En effet, l’essentiel de leurs investissements s’effectue sous forme d’obligations à taux fixe. En arrivant progressivement à maturité, ces dernières se voient remplacées par des obligations dont le rendement est moindre, ce qui conduit à une dilution graduelle du rendement des portefeuilles. Les assureurs n’ont alors d’autre choix que de répercuter cet abaissement sur les taux de rendement servis aux assurés. Ainsi, nous anticipons que les taux servis au titre de l’année 2019 seront en baisse significative et ne devraient pas dépasser 1.4% en moyenne (contre 1.8% en 2018).
L’abaissement des taux servis aux assurés constitue une première ligne de défense très efficace et les assureurs vie français l’utilisent depuis de nombreuses années. Toutefois, si la situation actuelle devait perdurer, voire s’aggraver du fait d’éventuelles turbulences sur les marchés financiers, les assureurs disposent en plus d’une seconde ligne de défense, sous la forme d’une provision nommée « provisions pour participation aux excédents ». Une grande majorité d’assureurs en constitue prudemment depuis plusieurs années et le montant total excédait 50 milliards d’Euros à fin 2018 (soit environ 4% des encours d’assurance vie en Euros). Cette provision, dont le mécanisme a fait ses preuves lors de la crise des dettes souveraines de 2011, pourrait à nouveau être utilisée dans différents scenarios de stress et des réflexions sont en cours pour en assouplir encore davantage les conditions d’utilisation.
Au-delà de ces deux éléments de confort, les modalités d’accès aux fonds Euros devraient continuer à être durcies, avec des conditions tarifaires moins favorables et une exigence accrue d’allocation sur des supports en unités de compte dès lors que cela ne contrevient pas au devoir de conseil. Enfin, il convient de rappeler que la plupart des assureurs exercent des activités diversifiées dont les résultats sont largement décorrélés du niveau des taux d’intérêt.

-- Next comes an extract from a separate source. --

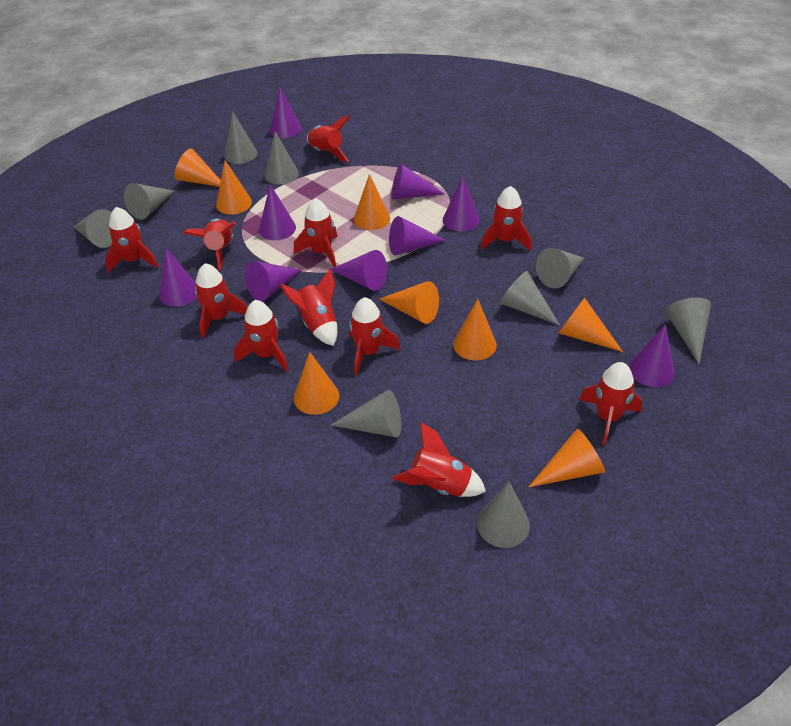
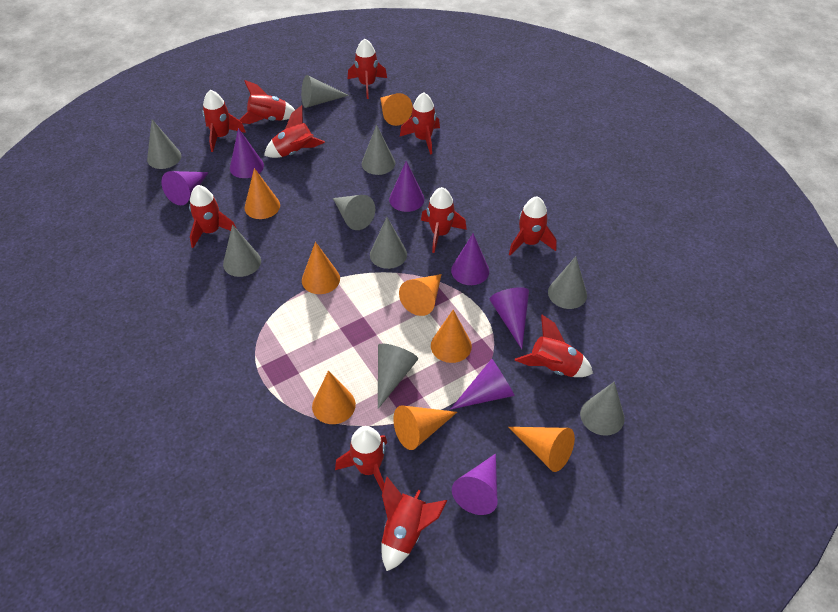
purple cone: 9 -> 7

Au final, les assureurs français disposent donc d’un arsenal de moyens significatif pour faire face à l’environnement actuel. Pour autant, les bénéfices de la gestion prudente menées depuis de nombreuses années, y compris en matière de taux minimum de rendement garantis, s’amoindrissent d’année en année. C’est pourquoi, la prolongation dans la durée de la situation de taux actuelle, voire son aggravation, pourrait nous amener à reconsidérer nos perspectives sectorielles et, le cas échéant, la notation des assureurs les plus concernés.